Can the Secretary of State confirm the media reports that Randstad will be running the NTP next year? Can he tell the House what expertise in education, teaching, and learning they will bring? In fact, can he tell us why they were able to win this tender at all? Was it because his Department decided to lower the quality of provision required in order to cut corners on price? Those are questions the Secretary of State should answer. But let me conclude by addressing the perfectly reasonable question – what would Labour do to guarantee a bright future for all children and young people. Let me tell the House what would have been in a Labour Queens speech this week.
We would have started with a credible, radical plan to enable children and young people to bounce back from the pandemic. A plan that created time for children to play, to learn and develop, that gave the teaching profession the recognition and support they need to guarantee a world-class education for every child, and that ensured the National Tutoring Programme reached all children who need it. We would have detailed proposals for children’s wellbeing, catch-up breakfast clubs guaranteeing every child a healthy breakfast, and creating more time in the school day for children to recover lost learning and time lost with their friends and teachers.

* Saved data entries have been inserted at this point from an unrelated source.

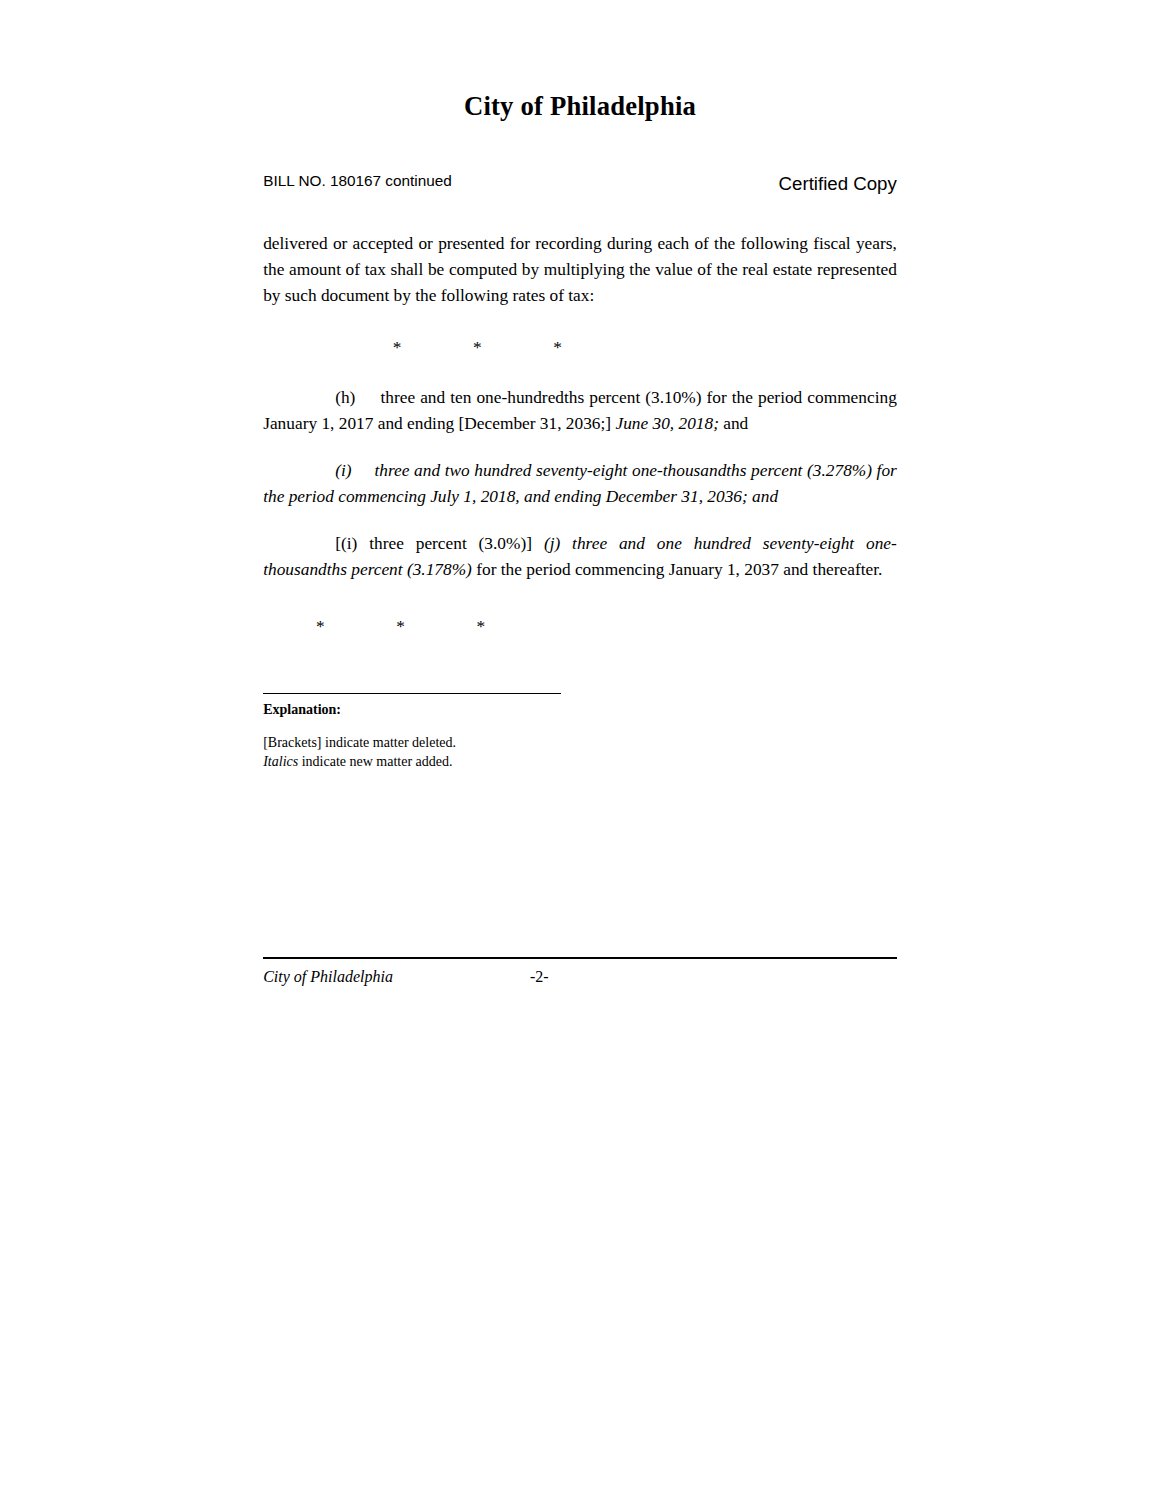City of Philadelphia
BILL NO. 180167 continued
Certified Copy
delivered or accepted or presented for recording during each of the following fiscal years, the amount of tax shall be computed by multiplying the value of the real estate represented by such document by the following rates of tax:
* * *
(h) three and ten one-hundredths percent (3.10%) for the period commencing January 1, 2017 and ending [December 31, 2036;] June 30, 2018; and
(i) three and two hundred seventy-eight one-thousandths percent (3.278%) for the period commencing July 1, 2018, and ending December 31, 2036; and
[(i) three percent (3.0%)] (j) three and one hundred seventy-eight one-thousandths percent (3.178%) for the period commencing January 1, 2037 and thereafter.
* * *
Explanation:
[Brackets] indicate matter deleted.
Italics indicate new matter added.
City of Philadelphia
-2-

We would have delivered a credible plan to support young people into work. We would have implemented policies outlined earlier this year by my Hon Friend the Member for Stalybridge and Hyde, that would have guaranteed every young person not in education or employment a job or training opportunity, to end long-term youth unemployment. We would have ensured the apprenticeship levy was used to create opportunities for young people – as we suggested with our proposal to use the underspend from the apprenticeship levy last year to create 85,000 youth apprenticeship opportunities.

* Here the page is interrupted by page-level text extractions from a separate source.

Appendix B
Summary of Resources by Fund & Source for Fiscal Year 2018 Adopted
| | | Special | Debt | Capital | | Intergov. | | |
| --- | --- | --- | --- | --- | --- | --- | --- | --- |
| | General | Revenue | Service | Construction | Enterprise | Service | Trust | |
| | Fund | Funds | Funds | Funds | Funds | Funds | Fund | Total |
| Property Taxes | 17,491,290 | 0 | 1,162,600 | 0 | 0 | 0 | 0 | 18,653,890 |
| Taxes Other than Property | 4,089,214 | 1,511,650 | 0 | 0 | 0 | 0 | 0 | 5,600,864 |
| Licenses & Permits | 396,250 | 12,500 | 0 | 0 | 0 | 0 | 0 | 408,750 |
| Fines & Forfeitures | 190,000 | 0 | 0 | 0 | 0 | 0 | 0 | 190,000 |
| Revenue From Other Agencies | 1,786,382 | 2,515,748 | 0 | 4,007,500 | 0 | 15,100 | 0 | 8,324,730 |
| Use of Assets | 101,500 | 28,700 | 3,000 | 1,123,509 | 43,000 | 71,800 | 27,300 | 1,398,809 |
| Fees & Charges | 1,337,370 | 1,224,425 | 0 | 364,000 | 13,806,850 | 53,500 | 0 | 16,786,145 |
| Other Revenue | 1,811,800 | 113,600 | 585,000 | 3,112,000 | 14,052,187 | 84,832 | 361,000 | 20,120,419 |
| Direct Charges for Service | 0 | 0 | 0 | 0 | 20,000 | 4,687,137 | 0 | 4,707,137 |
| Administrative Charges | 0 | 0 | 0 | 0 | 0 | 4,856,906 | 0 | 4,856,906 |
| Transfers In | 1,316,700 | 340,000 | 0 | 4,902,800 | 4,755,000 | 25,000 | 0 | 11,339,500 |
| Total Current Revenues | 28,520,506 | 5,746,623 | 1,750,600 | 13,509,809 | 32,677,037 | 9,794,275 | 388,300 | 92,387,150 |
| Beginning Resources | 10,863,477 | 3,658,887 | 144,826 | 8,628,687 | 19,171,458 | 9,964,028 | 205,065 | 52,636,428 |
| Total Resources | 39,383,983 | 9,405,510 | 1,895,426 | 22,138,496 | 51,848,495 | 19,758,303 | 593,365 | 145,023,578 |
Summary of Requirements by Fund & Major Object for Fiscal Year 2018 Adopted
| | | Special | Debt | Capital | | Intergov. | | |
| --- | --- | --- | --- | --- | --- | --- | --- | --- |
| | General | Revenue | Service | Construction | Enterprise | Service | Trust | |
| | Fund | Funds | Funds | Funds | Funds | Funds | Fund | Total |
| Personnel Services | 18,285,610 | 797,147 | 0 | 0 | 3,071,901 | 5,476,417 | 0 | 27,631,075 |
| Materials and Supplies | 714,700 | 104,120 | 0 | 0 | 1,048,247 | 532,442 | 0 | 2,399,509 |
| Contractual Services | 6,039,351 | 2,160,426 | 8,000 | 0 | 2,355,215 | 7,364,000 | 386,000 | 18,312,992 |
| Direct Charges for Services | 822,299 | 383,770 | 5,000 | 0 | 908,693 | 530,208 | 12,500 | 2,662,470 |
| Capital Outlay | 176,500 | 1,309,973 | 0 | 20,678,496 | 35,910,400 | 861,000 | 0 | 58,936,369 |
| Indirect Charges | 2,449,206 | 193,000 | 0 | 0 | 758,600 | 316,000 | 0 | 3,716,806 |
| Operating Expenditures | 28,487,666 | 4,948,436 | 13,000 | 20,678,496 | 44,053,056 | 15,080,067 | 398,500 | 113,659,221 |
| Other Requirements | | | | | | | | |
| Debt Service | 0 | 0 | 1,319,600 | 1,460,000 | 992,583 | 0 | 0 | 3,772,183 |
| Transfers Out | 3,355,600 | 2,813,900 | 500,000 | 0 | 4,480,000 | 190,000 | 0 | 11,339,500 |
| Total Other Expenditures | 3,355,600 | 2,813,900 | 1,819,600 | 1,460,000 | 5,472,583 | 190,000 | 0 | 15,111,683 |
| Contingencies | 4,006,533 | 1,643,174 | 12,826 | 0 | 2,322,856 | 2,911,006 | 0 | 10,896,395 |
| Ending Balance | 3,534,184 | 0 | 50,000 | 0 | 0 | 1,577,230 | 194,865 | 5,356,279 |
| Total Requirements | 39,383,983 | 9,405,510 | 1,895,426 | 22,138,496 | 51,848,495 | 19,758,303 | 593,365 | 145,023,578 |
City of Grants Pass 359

Most important, we would be working right across a Labour cabinet to end the scourge of rising child poverty, which is scarring the lives of millions of children. Tackling child poverty will always be a priority for Labour, and I am proud that my Hon Friend the Member for Ilford North will be leading our programme of work on this within the shadow cabinet.
Mr Speaker, before I came into parliament, I spent a decade of my life working for and championing a brighter future for young people – because while children make up 20% of the population of this country, they are 100% of our future. They’re ambitious, optimistic, imaginative, creative, excited about the world they’ll grow up to. They have so much to offer, and our job as adults is to give them every opportunity to make the most of their childhood and their future. So, let’s not let them down with empty rhetoric and hollow promises. Today let’s commit that we will truly deliver a programme of change that transforms children’s lives, that fulfils the promise that this will be best place to grow up, and that, in creating a brighter future for young people, gives the promise of a better future for every one of us.